Task instructions
Repeat word for word the line with "school exercises substantial" and every line after it until the records below run out.

Data shown Start Marker

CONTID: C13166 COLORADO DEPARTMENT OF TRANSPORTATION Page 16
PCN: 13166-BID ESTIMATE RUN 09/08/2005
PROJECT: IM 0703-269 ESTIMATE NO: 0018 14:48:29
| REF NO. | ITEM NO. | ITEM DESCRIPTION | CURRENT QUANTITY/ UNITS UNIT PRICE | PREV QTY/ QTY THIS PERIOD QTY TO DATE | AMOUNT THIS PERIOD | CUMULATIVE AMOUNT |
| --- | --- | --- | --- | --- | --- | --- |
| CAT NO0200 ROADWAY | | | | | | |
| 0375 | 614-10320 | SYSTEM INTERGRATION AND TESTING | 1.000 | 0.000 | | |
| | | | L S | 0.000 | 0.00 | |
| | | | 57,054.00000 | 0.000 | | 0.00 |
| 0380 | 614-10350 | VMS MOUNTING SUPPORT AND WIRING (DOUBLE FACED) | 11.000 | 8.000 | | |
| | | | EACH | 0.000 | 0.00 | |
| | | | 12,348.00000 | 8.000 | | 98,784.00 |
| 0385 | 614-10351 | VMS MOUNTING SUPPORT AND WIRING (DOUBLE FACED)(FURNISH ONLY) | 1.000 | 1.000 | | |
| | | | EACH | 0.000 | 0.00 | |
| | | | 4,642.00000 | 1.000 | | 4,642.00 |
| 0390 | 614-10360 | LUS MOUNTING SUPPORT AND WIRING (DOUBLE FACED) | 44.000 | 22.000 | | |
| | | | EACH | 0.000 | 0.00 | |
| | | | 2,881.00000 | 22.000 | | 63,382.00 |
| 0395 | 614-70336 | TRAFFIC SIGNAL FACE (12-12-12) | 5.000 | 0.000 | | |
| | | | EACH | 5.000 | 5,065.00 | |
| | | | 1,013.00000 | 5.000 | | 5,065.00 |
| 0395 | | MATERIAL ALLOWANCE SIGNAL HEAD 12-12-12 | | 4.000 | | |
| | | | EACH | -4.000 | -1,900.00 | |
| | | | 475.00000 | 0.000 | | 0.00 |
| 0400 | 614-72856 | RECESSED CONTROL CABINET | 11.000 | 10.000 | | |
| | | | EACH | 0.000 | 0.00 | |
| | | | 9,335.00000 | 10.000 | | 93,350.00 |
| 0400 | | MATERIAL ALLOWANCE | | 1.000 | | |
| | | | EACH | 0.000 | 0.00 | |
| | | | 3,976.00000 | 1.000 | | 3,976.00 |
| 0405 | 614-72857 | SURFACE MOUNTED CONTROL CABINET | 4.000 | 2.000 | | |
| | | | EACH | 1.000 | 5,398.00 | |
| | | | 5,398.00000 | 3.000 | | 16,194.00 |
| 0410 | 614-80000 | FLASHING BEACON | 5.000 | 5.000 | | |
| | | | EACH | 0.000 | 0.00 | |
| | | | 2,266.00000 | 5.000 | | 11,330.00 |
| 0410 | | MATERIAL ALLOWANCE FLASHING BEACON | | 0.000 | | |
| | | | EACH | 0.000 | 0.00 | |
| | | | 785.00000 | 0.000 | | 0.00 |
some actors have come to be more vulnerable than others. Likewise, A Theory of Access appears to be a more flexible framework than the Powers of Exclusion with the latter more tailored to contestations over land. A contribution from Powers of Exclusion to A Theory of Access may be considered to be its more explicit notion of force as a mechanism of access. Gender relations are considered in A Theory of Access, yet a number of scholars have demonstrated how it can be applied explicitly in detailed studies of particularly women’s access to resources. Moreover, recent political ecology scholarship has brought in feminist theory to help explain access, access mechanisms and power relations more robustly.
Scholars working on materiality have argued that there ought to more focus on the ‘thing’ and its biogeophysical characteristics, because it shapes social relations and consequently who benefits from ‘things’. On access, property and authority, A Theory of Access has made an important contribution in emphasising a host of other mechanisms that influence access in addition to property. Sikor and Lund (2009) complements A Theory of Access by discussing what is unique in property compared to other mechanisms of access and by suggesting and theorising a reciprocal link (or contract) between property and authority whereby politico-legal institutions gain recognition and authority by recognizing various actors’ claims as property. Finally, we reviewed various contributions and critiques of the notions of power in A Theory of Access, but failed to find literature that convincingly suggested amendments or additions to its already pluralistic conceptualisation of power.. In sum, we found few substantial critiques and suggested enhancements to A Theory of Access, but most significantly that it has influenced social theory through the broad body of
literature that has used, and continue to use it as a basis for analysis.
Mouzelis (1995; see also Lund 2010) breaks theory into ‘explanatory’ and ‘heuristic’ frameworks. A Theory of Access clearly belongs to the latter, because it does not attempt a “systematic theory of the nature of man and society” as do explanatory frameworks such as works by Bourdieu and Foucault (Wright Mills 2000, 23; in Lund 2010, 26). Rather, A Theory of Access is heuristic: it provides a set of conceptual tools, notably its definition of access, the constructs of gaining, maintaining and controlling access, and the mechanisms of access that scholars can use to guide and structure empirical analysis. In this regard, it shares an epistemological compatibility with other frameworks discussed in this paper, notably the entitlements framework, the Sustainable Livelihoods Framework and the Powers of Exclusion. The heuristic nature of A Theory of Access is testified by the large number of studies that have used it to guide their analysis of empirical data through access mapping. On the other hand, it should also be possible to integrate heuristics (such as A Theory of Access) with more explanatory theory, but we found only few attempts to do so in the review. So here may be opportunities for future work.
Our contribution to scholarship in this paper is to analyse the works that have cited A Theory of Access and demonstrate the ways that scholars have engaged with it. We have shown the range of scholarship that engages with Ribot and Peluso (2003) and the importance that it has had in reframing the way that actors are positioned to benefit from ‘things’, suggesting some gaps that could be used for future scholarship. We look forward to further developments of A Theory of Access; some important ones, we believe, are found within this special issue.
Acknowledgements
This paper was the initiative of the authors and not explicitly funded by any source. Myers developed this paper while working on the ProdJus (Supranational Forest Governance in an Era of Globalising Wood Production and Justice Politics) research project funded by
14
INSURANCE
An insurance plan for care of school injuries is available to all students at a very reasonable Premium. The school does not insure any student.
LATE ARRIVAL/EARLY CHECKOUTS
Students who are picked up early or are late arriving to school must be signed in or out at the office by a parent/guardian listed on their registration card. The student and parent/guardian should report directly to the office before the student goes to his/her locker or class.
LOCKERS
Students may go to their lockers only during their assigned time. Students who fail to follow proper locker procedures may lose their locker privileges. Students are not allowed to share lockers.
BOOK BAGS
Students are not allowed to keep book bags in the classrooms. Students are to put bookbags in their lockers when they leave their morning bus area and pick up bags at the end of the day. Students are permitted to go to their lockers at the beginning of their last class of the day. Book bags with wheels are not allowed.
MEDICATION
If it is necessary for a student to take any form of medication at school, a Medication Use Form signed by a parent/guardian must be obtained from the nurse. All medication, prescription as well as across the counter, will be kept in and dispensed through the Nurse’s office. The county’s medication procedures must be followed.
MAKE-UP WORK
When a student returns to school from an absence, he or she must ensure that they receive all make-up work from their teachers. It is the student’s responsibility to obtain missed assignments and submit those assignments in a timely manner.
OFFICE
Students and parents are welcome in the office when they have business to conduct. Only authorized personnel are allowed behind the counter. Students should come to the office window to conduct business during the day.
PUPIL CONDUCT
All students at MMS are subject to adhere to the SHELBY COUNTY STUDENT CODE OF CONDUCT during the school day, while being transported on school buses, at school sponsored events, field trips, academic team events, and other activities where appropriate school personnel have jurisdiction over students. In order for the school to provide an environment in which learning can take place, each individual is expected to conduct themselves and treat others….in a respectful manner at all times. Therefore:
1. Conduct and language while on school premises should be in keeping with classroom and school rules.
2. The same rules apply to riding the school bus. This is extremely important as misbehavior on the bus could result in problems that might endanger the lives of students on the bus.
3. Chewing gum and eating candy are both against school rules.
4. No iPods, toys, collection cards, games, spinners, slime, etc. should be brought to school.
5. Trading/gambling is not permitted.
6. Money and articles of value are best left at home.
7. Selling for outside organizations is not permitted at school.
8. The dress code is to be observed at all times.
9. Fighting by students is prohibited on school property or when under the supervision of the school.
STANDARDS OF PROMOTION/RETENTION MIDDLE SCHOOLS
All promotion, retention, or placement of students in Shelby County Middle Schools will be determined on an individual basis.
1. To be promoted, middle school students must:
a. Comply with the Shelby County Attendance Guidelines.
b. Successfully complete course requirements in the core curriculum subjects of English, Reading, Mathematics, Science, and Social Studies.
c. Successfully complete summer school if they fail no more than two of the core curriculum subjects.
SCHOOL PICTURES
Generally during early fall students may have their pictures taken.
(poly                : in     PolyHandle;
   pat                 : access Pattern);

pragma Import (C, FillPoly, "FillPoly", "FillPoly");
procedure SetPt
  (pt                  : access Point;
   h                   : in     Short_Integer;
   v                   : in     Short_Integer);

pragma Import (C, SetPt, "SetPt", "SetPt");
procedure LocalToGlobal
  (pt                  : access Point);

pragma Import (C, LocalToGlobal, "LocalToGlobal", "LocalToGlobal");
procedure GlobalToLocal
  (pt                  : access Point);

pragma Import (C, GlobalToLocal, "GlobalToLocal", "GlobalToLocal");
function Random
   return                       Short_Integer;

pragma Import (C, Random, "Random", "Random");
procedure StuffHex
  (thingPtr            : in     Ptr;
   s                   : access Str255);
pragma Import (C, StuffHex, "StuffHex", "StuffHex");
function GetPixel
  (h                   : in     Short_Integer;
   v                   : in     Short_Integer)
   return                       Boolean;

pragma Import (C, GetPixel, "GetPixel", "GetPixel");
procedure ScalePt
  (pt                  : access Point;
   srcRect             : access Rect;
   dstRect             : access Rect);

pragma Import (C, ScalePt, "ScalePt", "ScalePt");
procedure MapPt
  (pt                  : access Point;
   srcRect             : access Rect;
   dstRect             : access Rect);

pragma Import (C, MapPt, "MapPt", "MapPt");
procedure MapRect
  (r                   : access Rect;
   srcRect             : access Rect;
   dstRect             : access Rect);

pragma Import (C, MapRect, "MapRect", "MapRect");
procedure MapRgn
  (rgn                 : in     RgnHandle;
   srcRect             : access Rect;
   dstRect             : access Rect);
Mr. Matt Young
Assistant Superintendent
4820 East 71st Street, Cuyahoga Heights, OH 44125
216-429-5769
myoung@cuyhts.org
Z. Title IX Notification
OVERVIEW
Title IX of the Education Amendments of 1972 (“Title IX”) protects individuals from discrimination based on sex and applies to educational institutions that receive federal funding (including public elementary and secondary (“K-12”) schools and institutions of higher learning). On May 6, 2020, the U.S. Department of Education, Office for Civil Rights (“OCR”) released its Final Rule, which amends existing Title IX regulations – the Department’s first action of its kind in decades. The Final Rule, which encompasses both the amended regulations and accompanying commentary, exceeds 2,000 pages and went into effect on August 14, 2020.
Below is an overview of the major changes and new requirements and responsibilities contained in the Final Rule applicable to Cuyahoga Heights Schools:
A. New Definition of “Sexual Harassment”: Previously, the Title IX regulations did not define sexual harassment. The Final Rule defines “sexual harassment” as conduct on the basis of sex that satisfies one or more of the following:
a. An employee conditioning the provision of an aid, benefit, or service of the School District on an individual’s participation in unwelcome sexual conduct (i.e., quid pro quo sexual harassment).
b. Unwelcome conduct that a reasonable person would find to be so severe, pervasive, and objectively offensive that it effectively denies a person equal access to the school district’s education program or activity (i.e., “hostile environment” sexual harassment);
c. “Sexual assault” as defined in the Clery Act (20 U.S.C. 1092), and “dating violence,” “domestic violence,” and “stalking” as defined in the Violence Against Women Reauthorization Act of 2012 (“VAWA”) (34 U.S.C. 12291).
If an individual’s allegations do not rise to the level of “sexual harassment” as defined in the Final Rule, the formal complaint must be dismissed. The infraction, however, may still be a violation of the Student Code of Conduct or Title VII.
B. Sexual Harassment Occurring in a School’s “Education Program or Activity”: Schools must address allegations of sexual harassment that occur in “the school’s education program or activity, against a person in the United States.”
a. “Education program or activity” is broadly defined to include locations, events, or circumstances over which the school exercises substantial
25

Data shown End Marker

Answer box
a. “Education program or activity” is broadly defined to include locations, events, or circumstances over which the school exercises substantial
25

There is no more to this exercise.